Camera metadata records
┌──

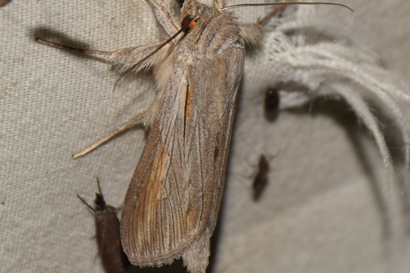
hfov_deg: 9.8
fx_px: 2391
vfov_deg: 6.5
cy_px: 136
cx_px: 205
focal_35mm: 210
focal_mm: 140
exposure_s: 1/160
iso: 125
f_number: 10
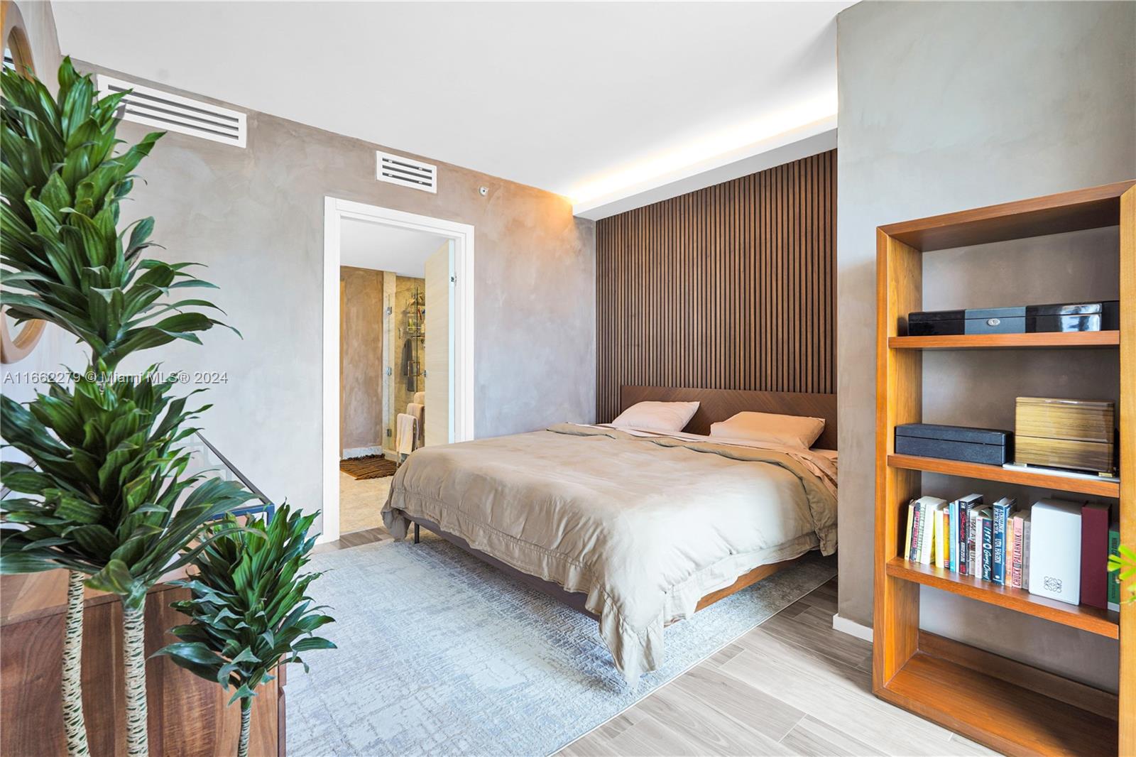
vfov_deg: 73.7
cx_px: 568
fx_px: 505
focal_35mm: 16
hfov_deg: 96.7
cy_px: 378
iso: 200
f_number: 8
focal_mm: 16
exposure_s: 1/4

└──

■ WHAT THE TASK REQUIRES
The response should be the lines from the one containing "focal_35mm: 210" through the final line of the records, reproduced exactly and with every picture left out.

■ RESULT OF THIS EXERCISE
focal_35mm: 210
focal_mm: 140
exposure_s: 1/160
iso: 125
f_number: 10
vfov_deg: 73.7
cx_px: 568
fx_px: 505
focal_35mm: 16
hfov_deg: 96.7
cy_px: 378
iso: 200
f_number: 8
focal_mm: 16
exposure_s: 1/4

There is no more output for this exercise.